<<<<

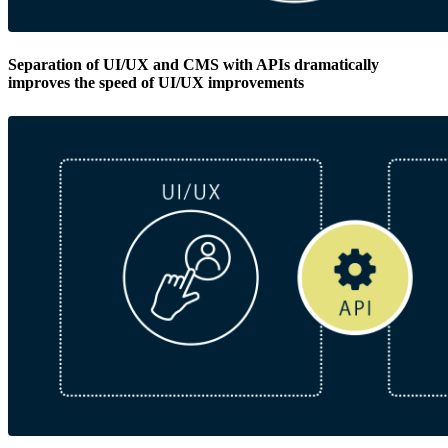
Separation of UI/UX and CMS with APIs dramatically
improves the speed of UI/UX improvements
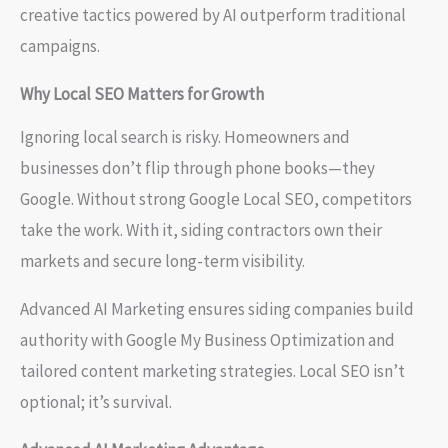
creative tactics powered by AI outperform traditional
campaigns.
Why Local SEO Matters for Growth
Ignoring local search is risky. Homeowners and
businesses don’t flip through phone books—they
Google. Without strong Google Local SEO, competitors
take the work. With it, siding contractors own their
markets and secure long-term visibility.
Advanced AI Marketing ensures siding companies build
authority with Google My Business Optimization and
tailored content marketing strategies. Local SEO isn’t
optional; it’s survival.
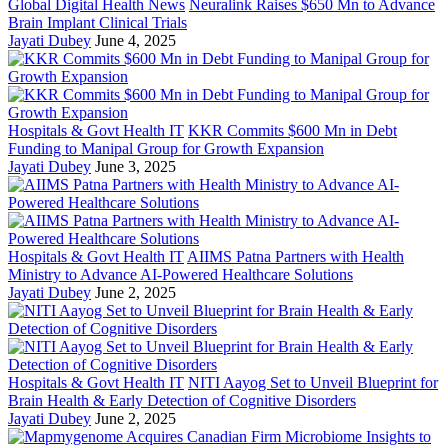
Global Digital Health News
Neuralink Raises $650 Mn to Advance
Brain Implant Clinical Trials
Jayati Dubey
June 4, 2025
Hospitals & Govt Health IT
KKR Commits $600 Mn in Debt
Funding to Manipal Group for Growth Expansion
Jayati Dubey
June 3, 2025
Hospitals & Govt Health IT
AIIMS Patna Partners with Health
Ministry to Advance AI-Powered Healthcare Solutions
Jayati Dubey
June 2, 2025
Hospitals & Govt Health IT
NITI Aayog Set to Unveil Blueprint for
Brain Health & Early Detection of Cognitive Disorders
Jayati Dubey
June 2, 2025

>>>>

WORK REQUIRED
Treat the line with "Advanced AI Marketing" as the start and the line with "Brain Health &" as the end, and return exactly that span of the data above, both ends included, without pictures.

OUTPUT OF THE TASK
Advanced AI Marketing ensures siding companies build
authority with Google My Business Optimization and
tailored content marketing strategies. Local SEO isn’t
optional; it’s survival.
Global Digital Health News
Neuralink Raises $650 Mn to Advance
Brain Implant Clinical Trials
Jayati Dubey
June 4, 2025
Hospitals & Govt Health IT
KKR Commits $600 Mn in Debt
Funding to Manipal Group for Growth Expansion
Jayati Dubey
June 3, 2025
Hospitals & Govt Health IT
AIIMS Patna Partners with Health
Ministry to Advance AI-Powered Healthcare Solutions
Jayati Dubey
June 2, 2025
Hospitals & Govt Health IT
NITI Aayog Set to Unveil Blueprint for
Brain Health & Early Detection of Cognitive Disorders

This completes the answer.